John obeyed. At first he didn’t hear anything. Then footsteps sounded in the dark hallway that led to the shop’s delivery entrance. He tensed as they grew louder. There were two of them, one considerably heavier than the other.
He raised his machete, but something wasn’t right. Vampires, unless they were in daylight hibernation mode (it was now eight in the morning) would have heard and smelled the two men as soon as they broke into the building, and there would have been a fight by now. At this time of day there was no way that an undead straggler would be coming home.
A couple of street kids, maybe?
Two lights appeared at the end of the hall, and grew bigger and brighter until a man and a woman appeared in the doorway. John and Mike exhaled at the same time and lowered their weapons, because the newcomers –with their clear eyes and healthy colouring- were clearly human.

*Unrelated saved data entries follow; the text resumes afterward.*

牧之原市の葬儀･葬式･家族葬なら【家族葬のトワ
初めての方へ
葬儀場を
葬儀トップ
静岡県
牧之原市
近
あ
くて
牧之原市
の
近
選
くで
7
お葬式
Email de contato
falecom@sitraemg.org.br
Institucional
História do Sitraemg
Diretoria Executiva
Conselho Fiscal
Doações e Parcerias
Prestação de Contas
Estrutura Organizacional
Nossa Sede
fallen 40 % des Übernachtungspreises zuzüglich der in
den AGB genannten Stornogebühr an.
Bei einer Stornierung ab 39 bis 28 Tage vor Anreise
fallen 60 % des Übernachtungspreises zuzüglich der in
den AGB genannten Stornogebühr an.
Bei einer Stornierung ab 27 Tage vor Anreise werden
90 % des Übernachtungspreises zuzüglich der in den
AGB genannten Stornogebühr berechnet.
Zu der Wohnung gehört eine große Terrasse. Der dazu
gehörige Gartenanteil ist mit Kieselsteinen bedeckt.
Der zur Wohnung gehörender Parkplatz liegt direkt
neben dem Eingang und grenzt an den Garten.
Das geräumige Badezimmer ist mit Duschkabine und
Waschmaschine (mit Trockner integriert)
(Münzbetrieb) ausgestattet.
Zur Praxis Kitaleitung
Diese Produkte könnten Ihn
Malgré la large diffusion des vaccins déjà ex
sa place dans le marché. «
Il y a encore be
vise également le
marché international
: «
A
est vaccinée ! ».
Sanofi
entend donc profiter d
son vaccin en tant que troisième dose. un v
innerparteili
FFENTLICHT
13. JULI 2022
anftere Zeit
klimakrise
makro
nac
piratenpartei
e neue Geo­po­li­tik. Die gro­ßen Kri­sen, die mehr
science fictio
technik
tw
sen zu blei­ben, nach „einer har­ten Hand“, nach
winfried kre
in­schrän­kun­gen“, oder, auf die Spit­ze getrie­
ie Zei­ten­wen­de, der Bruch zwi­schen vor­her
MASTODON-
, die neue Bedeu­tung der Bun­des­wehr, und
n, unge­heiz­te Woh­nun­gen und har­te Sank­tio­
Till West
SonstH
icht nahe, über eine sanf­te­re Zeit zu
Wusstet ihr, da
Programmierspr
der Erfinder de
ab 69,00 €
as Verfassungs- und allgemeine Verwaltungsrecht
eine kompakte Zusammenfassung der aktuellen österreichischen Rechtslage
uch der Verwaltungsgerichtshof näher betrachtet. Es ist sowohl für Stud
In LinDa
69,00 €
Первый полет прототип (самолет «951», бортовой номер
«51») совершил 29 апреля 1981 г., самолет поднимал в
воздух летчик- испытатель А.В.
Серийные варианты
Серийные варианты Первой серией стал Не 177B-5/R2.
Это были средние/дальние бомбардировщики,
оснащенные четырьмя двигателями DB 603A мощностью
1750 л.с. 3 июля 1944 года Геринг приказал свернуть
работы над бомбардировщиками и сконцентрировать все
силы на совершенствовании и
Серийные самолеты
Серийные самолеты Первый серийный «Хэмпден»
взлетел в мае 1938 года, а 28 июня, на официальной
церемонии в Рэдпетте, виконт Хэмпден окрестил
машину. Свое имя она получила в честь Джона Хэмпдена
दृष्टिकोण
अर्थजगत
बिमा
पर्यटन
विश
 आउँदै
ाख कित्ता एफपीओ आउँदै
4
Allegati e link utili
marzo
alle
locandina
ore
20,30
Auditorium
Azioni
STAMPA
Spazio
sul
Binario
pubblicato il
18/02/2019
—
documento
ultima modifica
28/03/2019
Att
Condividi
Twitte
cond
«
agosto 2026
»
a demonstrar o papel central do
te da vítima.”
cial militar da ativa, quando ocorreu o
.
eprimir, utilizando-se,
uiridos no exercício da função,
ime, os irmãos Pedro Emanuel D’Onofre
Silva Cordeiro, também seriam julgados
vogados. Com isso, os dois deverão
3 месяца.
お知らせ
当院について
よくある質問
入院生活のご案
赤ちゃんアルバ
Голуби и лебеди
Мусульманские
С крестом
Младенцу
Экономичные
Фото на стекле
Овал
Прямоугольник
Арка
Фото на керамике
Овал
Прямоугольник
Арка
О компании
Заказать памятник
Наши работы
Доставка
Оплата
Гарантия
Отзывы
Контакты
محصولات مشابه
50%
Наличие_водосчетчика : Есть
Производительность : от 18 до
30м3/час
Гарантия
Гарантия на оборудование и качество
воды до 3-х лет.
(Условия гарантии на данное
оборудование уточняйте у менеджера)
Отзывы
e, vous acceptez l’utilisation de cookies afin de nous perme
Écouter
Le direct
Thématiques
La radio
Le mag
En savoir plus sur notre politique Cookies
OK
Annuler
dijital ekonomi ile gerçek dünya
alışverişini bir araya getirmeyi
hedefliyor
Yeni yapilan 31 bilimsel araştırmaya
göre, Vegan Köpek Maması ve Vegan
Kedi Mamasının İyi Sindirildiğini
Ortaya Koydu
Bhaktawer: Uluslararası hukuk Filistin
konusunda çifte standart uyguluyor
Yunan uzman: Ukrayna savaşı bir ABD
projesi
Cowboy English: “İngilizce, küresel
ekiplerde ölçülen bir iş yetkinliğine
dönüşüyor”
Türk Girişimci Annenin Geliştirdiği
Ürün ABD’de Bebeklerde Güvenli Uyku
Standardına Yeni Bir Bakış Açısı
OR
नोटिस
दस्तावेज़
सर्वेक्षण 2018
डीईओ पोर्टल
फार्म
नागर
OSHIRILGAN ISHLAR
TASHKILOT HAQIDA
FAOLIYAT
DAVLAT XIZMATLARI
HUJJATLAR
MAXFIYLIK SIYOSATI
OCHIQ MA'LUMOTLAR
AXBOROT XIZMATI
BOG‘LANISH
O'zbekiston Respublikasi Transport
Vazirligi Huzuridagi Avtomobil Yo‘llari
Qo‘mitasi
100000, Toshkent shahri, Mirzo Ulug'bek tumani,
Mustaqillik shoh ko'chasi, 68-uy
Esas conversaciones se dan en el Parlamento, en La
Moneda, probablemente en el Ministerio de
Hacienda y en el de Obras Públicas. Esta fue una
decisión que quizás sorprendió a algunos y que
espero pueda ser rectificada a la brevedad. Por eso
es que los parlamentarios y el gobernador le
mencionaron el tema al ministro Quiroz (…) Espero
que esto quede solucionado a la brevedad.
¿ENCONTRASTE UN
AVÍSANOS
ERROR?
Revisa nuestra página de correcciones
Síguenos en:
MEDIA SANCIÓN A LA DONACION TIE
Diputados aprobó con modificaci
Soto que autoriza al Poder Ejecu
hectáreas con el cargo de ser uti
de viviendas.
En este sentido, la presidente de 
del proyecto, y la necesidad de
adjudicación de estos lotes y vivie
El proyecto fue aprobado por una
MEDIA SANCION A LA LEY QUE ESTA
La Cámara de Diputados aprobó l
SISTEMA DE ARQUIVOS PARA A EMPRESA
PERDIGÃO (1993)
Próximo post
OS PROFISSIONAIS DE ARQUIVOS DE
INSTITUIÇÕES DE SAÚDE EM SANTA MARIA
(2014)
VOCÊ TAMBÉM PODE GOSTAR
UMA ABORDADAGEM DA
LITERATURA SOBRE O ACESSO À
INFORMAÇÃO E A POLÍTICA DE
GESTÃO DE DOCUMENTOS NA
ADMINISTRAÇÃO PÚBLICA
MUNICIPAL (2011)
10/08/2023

The man was in his late forties, with silvery grey hair and a serious expression. He carried himself like a policeman or soldier. The woman was no older than thirty and wore her long brown hair parted on the side. She chewed her lower lip in what John perceived as an anxious gesture. Both of them held a torch in one hand and a thick-handled axe in the other. Even in this area of Glasgow, they must have drawn stares when they entered the building with such weaponry.
“John Watson?” the man asked.
Mike shot a startled glance at his friend. John frowned. “Who’s asking?”
“I’m Greg Lestrade.” He indicated the young woman with a nod. “And this is Dr. Molly Hooper. We arrived in Glasgow from London last night. To find you.”
“Find me? Why?”
When Molly answered, John and Mike received their second surprise of the day.
“Sherlock Holmes sent us. You need to come to London right away.”